MATERIAL FOR THIS TASK

--------------------------------

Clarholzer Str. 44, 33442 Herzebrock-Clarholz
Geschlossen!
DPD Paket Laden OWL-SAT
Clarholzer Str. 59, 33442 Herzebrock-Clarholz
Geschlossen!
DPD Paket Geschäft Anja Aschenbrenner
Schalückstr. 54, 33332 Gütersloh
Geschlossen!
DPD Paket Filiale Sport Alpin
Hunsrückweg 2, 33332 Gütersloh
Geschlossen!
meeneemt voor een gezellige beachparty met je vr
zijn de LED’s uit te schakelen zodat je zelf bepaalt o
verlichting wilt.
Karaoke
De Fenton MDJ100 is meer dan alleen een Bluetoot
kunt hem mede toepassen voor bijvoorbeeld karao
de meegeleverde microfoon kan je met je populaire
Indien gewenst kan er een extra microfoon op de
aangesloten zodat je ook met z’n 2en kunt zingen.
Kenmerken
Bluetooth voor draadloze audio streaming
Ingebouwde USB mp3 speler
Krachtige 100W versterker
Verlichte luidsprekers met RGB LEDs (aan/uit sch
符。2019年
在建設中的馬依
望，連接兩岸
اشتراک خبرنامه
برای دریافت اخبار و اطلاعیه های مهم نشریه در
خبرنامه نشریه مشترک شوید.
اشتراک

--------------------------------

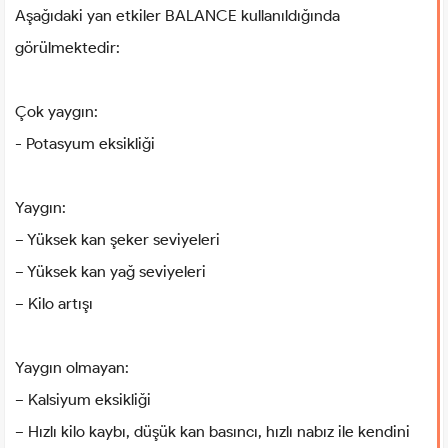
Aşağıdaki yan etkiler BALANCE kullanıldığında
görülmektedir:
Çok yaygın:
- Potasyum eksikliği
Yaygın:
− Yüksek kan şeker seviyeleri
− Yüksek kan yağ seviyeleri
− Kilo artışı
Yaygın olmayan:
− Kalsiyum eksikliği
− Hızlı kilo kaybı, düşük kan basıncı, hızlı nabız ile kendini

--------------------------------

WORK TO BE COMPLETED
In the entries above, some lines may contain the string "خبرنامه"; report how many, without additional comment.

ANSWER SECTION
2